Она толкает его локтем.
– Сама меня подставила, – ворчит он.
– Можешь поверить, что мне осталось пробежать всего лишь сто тридцать восемь миль? Девять дней.
– Всего лишь? Всего лишь сто тридцать восемь миль?
– И я буду там. – Там. В Вашингтоне, округ Колумбия, где она проведет три дня, встречаясь с сенаторами и членами специальной комиссии по предотвращению насилия с применением оружия. Спасибо Оливии. – Мысль о возвращении домой кажется такой странной.
– Еще бы.
– А что потом? – Она много думает об этом нынешним вечером.
– В каком смысле?
– В том смысле, что увижу ли я тебя когда-нибудь?
Он откладывает в сторону нож и деревяшку и смотрит на нее, а она смотрит на него и знает, что вот-вот произойдет. Вот-вот произойдет? Нет. Она не пассивный участник, который подчиняется чьей-то воле. Она выбирает сама и действует тоже сама. Ладони начинают потеть. От внезапного волнения возникает желание постучать пальцами. Придет ли время, когда поцелуй снова станет для нее простым делом? А бывает ли поцелуй простым? Каждый поцелуй – это история. А у историй всегда есть «до» и «после» и… К черту, истории на то и истории, чтобы развиваться, обрастая новыми подробностями, не так ли? Поэтому она тянется к нему, а он тянется к ней. Поцелуй глубокий и нежный, с обещанием чего-то большего, но самое приятное – что этот мост так безопасно и так сладко пройден, и она готова снова по нему пройтись.
– Ты обязательно меня увидишь, если этого хочешь.
– Я хочу.
Они держатся за руки. Пальцы ее ног вычерчивают круги по воде.
– Я буду жить в своей новой квартире в Портленде, там же и учиться. Ты будешь в Сиэтле, заниматься своими делами. Между нами сто семьдесят три мили. После двух тысяч семисот миль это разве расстояние?
– Ты уже все подсчитал.
– М-м-м, хм.
– Надеюсь, не думаешь, что я буду бегать туда-сюда? Возможно, мне больше никогда в жизни не захочется снова надеть кроссовки.
– У меня есть пикап, палатка и спальные мешки. Я мечтаю о таких ночах, как эта.
Это действительно божественная ночь. Воздух напоен сладким ароматом. Черное небо мерцает блестками, а озеро выглядит его рябоватым близнецом.
– Мне нравятся такие ночи.
– Олимпийский национальный лес, приглашаю. Я хочу показать тебе дерево-волка, которое видел там однажды.
– Дерево-волк? Да ладно. – Она думает, что это подстава.

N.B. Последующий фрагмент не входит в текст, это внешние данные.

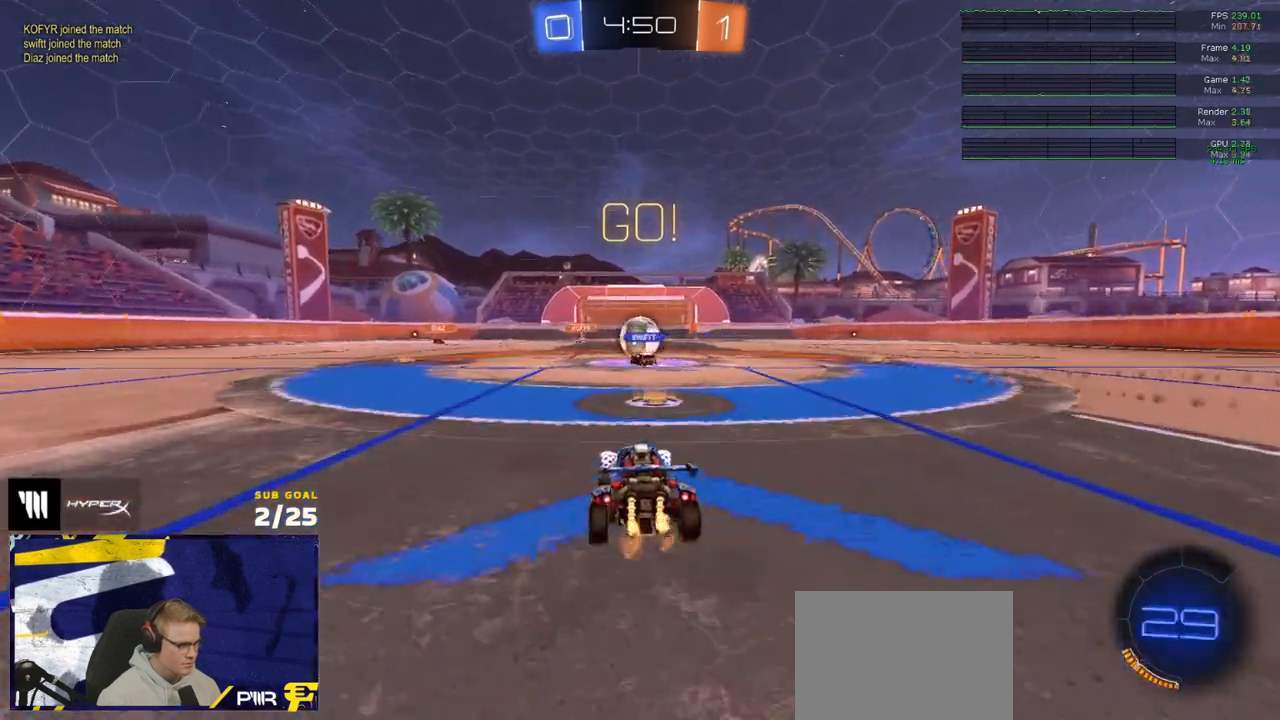
{"buttons": ["R2"], "left_stick": "left", "right_stick": "center", "events": [[83, "left_stick", "right"], [417, "left_stick", "left"]]}
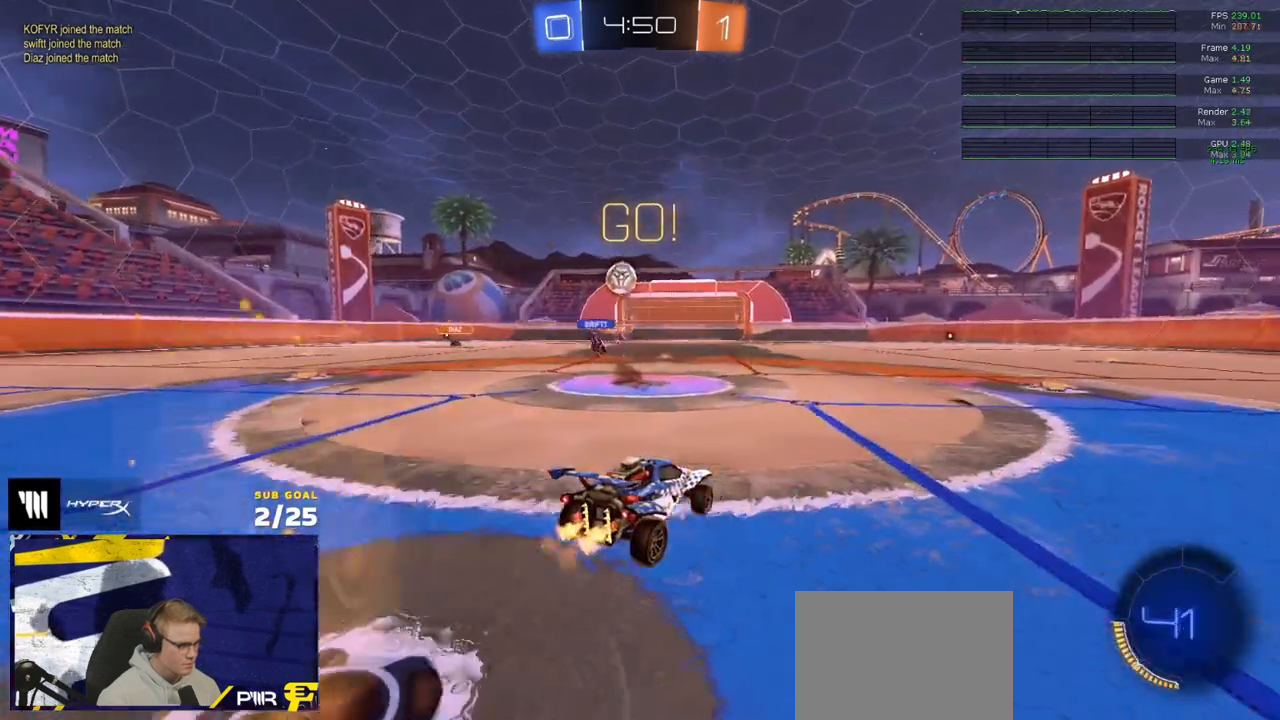
{"buttons": ["R2"], "left_stick": "center", "right_stick": "center", "events": [[283, "left_stick", "center"]]}
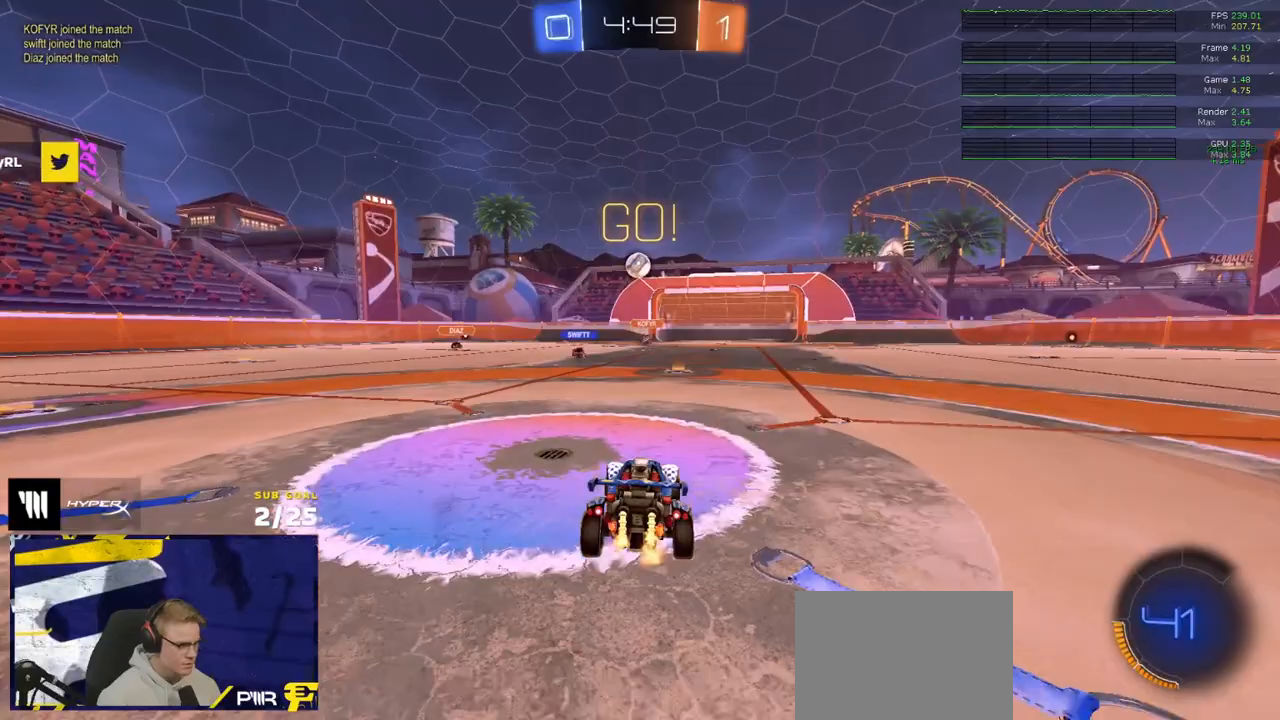
{"buttons": ["R2"], "left_stick": "center", "right_stick": "center", "events": [[117, "A", "down"], [133, "A", "up"], [133, "left_stick", "up"], [267, "left_stick", "center"]]}
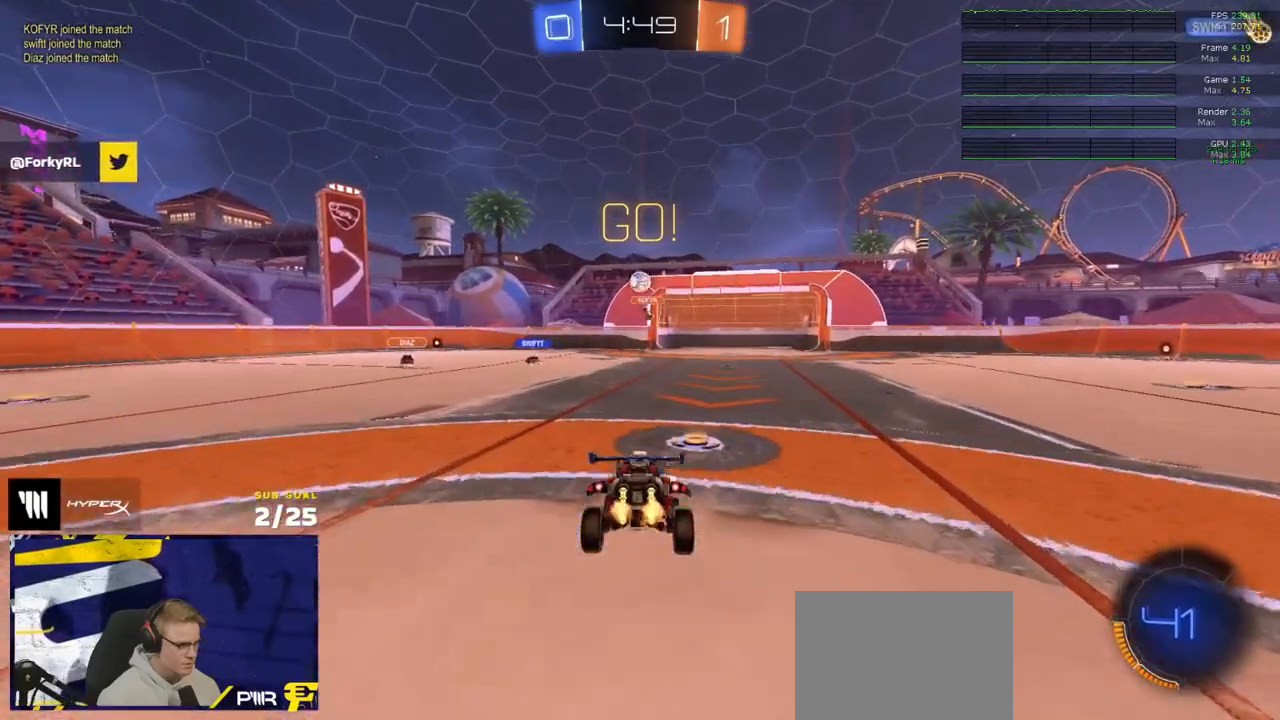
{"buttons": ["R2"], "left_stick": "down-left", "right_stick": "center", "events": [[50, "left_stick", "down"], [117, "L3", "down"], [117, "left_stick", "down-left"], [217, "L3", "up"], [217, "left_stick", "center"], [267, "left_stick", "up-left"], [417, "A", "down"], [483, "A", "up"], [500, "left_stick", "down-left"]]}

– Нет! Это реальная вещь, удивительная, созданная природой, как ты любишь. Дерево-волк формируется, когда стоит одиноко на голой земле. Все вокруг уничтожено огнем или еще какой-то стихией… Это дерево – как единственный выживший. Продолжая существовать в одиночку, оно сильно разрушается, обычно от удара молнии. Оно должно умереть, сгореть дотла, исчезнуть. Ты сама сможешь увидеть, как оно было повреждено в прошлом. Оно загибается от ветра, потому что у него нет укрытия. Его более тяжелые ветви отрублены ледяными бурями. Эти деревья, скажу я тебе, корявые и изломанные, приобретают фантастические формы.

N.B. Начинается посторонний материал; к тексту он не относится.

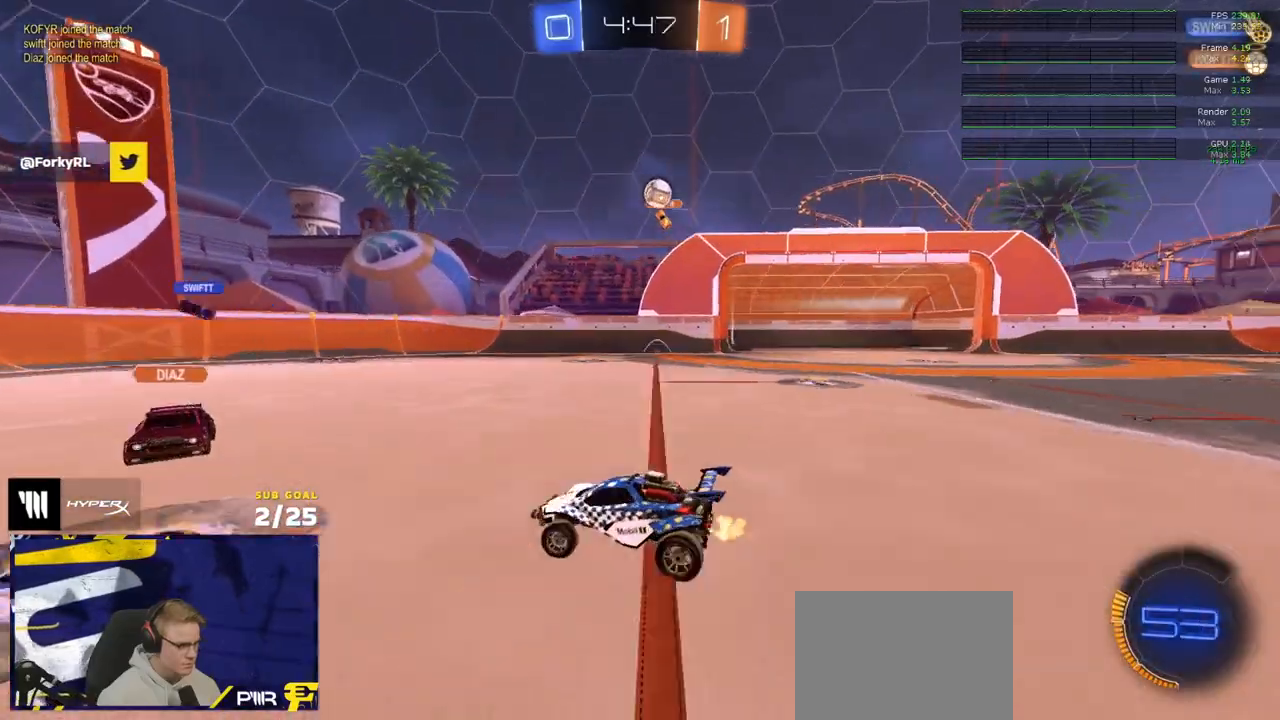
{"buttons": ["R2"], "left_stick": "left", "right_stick": "center", "events": [[33, "X", "down"], [100, "X", "up"], [350, "left_stick", "right"], [400, "R2", "up"], [450, "R2", "down"], [483, "left_stick", "left"]]}
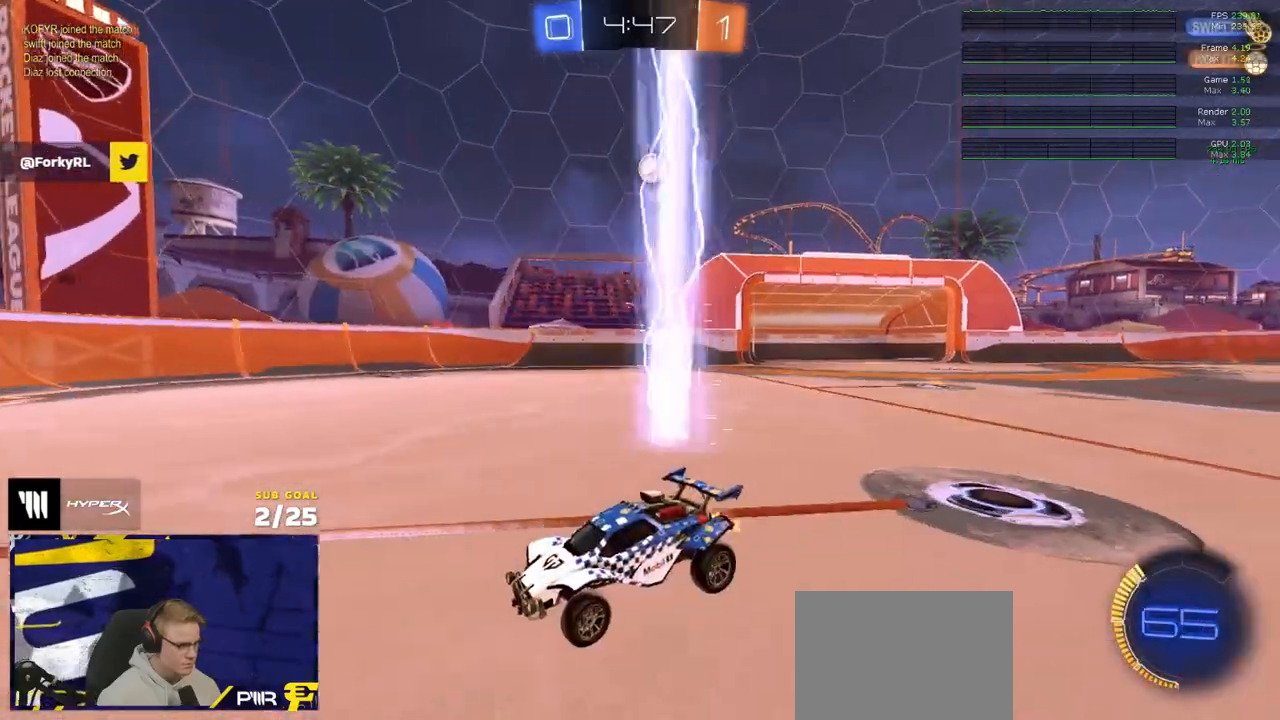
{"buttons": ["R2"], "left_stick": "center", "right_stick": "center", "events": [[83, "left_stick", "center"], [233, "left_stick", "left"], [417, "left_stick", "center"]]}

– Послушать, так они какие-то зловещие.
– Зловещие? Ни в коем случае. Это самые красивые создания. И на верхушке, ближе к солнцу, вырастают новые ветки.
– Вау.
– Вот именно, что вау. Высшая форма красоты.
– Ладно, поверю тебе на слово. О боже, москиты. – Она хлопает себя по руке. – Пора по домам.
– Подожди. У меня для тебя кое-что есть. – Он протягивает ей маленький кусочек дерева.
Она смеется.
– Енотова какашка любви?
– Не знаю. На самом деле у него нет ни ушей, ни хвоста, ни даже головы, так что, возможно, это просто какашка любви.
Сладкий поцелуй; какашка любви. Аннабель распирают нахлынувшие чувства. Ком подступает к горлу. Во всем этом столько тепла и доброты, что сердце щемит от нежности.
– Это лучшее из того, что мне когда-либо дарили.
Она говорит искренне. И Люк это чувствует, потому что обнимает ее за плечи и крепко прижимает к себе.